KARL HORST HÖDICKE
25 NOVEMBER – 23 DECEMBER 2017
Approaching his 80th birthday, Hödicke’s early influences during the 1960s included filmmaking in New York to the role of artist-as-curator in Berlin, where he set up the influential ‘self-help’ gallery Großgörschen 35 with Marcus Lüpertz. He was subsequently a pioneer of German Neo-Expressionism and New Figuration with Baselitz, Immendorf, and Penck. He was one of the main protagonists and drivers of the New Savages or Junge Wilde movement in 1978, which arose in the German-speaking world in opposition to established Minimal and Conceptual strategies. In this respect, Hödicke’s figuration, and his connection with various formal ‘networks’ in painting – as well as new social systems for small organisations represented by the model Großgörschen 35 – sit together with a tradition of pushing gesture and spectacle through expression.
It’s important to consider that Hödicke’s main subject – the changing nature of Berlin – has been consistent for the last forty years. This is important, because, if the city of Berlin embodies history itself, then Hödicke’s pictures present not only a complex overlapping structure of alternative art historical and aesthetic time, but they also show a subjective response to the ever-changing nature of political, social, and economic world-historical time.

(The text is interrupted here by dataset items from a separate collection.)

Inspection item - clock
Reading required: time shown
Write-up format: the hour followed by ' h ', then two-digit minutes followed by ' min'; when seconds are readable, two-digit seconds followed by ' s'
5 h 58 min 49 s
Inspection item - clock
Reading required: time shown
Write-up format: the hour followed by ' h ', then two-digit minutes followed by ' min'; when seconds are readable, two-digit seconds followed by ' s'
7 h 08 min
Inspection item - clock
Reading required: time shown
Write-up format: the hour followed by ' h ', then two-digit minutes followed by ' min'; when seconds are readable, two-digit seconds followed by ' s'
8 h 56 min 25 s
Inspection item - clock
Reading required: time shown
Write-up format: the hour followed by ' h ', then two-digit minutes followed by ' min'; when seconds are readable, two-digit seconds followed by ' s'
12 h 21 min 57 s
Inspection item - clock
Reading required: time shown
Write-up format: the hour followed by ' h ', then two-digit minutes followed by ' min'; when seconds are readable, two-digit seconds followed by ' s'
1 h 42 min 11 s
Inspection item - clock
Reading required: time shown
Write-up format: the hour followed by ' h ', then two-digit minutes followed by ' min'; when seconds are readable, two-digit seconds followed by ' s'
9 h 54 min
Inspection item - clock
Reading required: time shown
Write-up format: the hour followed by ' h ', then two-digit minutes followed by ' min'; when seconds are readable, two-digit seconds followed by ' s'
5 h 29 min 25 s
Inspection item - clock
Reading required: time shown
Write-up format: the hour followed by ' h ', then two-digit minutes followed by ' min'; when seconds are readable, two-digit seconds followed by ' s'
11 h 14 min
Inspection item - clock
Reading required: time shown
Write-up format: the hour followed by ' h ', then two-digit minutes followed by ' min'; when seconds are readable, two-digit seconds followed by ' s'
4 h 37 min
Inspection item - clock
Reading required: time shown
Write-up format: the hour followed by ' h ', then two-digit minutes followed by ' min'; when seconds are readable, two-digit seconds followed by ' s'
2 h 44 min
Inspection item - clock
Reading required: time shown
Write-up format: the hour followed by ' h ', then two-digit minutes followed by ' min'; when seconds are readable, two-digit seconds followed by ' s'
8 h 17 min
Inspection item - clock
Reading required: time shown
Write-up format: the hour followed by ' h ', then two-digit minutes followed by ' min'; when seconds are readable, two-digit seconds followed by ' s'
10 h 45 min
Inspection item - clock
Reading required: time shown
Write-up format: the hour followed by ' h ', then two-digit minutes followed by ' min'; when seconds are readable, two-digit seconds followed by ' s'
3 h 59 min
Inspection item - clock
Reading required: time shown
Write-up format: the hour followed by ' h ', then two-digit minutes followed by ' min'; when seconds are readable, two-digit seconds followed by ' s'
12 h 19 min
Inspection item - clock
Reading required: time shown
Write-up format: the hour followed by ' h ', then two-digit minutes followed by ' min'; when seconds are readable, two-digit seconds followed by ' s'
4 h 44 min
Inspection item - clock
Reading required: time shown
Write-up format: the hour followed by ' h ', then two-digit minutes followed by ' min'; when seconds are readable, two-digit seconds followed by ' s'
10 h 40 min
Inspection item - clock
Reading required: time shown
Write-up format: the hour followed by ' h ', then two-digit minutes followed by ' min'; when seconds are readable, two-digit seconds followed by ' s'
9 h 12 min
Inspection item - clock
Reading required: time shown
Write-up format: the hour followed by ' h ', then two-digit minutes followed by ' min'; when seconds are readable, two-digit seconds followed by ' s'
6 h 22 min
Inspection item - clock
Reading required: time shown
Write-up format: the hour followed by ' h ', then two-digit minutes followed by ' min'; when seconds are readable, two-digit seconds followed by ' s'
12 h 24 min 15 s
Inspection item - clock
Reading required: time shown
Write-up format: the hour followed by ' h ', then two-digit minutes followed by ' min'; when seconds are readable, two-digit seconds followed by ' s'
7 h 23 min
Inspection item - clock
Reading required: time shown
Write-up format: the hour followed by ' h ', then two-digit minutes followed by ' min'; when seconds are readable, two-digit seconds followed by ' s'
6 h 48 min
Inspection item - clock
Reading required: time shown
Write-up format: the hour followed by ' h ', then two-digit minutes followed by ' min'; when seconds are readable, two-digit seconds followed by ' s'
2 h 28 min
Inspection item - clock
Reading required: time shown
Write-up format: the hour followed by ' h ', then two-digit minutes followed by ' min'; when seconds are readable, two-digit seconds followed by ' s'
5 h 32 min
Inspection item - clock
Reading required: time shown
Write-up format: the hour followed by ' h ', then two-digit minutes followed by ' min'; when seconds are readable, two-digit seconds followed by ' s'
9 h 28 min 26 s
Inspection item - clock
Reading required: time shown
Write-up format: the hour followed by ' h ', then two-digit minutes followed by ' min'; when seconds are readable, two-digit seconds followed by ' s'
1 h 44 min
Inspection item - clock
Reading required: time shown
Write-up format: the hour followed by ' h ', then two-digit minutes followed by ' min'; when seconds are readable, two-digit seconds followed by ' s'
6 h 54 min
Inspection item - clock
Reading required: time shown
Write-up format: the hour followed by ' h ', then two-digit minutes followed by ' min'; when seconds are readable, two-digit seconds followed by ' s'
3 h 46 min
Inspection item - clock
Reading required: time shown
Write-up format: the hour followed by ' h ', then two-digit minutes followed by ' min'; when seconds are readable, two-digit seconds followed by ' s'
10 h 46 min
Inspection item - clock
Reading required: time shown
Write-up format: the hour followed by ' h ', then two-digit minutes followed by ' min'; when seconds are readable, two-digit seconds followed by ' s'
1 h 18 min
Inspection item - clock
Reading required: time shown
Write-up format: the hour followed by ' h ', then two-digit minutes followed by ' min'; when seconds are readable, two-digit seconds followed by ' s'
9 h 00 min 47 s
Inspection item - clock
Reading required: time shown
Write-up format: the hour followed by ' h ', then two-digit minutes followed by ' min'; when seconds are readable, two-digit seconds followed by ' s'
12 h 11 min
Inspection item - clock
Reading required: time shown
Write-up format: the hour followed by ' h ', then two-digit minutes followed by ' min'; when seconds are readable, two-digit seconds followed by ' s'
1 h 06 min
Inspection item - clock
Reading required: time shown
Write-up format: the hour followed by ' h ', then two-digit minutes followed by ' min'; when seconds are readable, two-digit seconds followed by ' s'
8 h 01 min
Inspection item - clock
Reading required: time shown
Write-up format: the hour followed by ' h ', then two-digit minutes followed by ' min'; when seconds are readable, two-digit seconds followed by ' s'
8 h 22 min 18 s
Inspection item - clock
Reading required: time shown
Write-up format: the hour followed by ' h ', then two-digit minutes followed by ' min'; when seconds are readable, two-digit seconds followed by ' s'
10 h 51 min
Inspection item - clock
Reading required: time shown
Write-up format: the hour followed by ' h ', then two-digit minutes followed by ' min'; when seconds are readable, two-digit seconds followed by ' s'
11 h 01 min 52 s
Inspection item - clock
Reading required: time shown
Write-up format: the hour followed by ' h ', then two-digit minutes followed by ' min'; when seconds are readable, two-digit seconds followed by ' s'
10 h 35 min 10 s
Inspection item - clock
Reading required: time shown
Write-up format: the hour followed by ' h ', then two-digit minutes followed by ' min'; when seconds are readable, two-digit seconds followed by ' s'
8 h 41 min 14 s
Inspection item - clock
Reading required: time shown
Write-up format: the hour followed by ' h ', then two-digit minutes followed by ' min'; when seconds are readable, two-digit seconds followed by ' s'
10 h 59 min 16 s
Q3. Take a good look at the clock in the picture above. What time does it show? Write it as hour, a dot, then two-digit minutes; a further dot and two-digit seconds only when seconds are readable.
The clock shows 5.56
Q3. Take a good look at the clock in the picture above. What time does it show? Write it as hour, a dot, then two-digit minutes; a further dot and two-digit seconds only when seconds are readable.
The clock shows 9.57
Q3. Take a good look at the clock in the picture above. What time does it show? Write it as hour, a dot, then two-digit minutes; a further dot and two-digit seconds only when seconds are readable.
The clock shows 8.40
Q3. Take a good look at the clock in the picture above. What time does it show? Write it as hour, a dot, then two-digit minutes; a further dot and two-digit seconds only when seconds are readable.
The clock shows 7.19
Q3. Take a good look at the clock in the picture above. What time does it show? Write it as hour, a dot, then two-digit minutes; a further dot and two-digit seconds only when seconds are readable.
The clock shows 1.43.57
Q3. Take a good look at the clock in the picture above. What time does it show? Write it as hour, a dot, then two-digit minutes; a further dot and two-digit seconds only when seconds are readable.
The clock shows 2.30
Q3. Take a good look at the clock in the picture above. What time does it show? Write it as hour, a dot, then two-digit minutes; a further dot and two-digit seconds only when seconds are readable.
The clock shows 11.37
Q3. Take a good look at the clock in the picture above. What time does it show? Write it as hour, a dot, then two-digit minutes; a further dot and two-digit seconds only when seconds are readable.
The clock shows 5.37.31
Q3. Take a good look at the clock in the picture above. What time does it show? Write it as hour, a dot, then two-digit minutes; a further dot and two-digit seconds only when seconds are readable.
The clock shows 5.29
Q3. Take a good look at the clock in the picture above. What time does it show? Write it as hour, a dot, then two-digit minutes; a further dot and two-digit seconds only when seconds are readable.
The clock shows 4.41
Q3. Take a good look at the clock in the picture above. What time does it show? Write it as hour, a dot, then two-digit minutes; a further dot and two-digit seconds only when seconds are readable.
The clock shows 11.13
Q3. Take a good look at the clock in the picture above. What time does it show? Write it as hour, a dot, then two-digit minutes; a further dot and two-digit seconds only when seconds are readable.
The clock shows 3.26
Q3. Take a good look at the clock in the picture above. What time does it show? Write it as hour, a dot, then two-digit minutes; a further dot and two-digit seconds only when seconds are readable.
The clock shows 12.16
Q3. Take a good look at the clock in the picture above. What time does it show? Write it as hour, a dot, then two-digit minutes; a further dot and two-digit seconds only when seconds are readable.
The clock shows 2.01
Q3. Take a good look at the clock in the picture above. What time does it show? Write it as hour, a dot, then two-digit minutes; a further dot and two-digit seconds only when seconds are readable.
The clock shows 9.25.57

Of course, time is manifest in painting within a complex network or system in its own right: it exists simultaneously in the history of the Western Canon, in the Marxist labour time of a work’s production, and psychologically and nonmechanically (in opposition to the duration or score of the media such as film, performance, and music) through our optical response and reading to the work’s painted surface. Hödicke problematises this network of time further, through his quick expressive execution of pictures that contain the experience of a city of over fifty years. For example, he recently told the curator Hans-Ulrich Obrist: ‘You have to finish your painting before it vanishes in the fog’. In this sense, the figures and the urban environment in Hödicke’s work also become parts of a portrait of a city in which everything is immediately folded in with clarity, including its artistic community and historical change.
Importantly, Hödicke has had his studio in Dessauerstraße next to Potsdamer Platz since the 1970s, where modification at that time was slow (he called the place Tunguska after the 1908 explosion in a sparsely populated area of Eastern Siberia, which flattened 2,000 square kilometres of forest). In turn, after 1990 when people came flooding in and the first cranes went up, his studio provided a huge window into massive development. His drawings and paintings represent this subsequent implosion of expansion, yet the paintings in this exhibition celebrate the time immediately before the fall of the wall – the Tunguska period
of relative tranquillity before the arduously assembled transformation.
Hödicke’s paintings have also been said to express dread, revulsion, and existential nausea in decayed city scenes and figure studies through their depiction of zombies, malevolent birds, and satanic children, yet he also has the ability to express reverie with lucidity and clear precision. In the paintings at König Galerie, we see Hödicke as the urban flâneur: Einstürzende Neubauten (1984) and Peepshow (1977) show scenes of sex, music, and hedonism, where an immediacy of touch is evident in the architecture of apartment blocks, street signs, and the Berlin Wall, as well as figures going about their day-to-day business.
Hödicke’s work connects with mainstream conversations around the possibilities of expressionism connected to institutional critique in an era of painting after the internet. This exhibition not only celebrates a body of work by a hugely significant artist on his 80th birthday, it is a timely exhibition that furthers the ongoing discourses around painting in the late 2010s.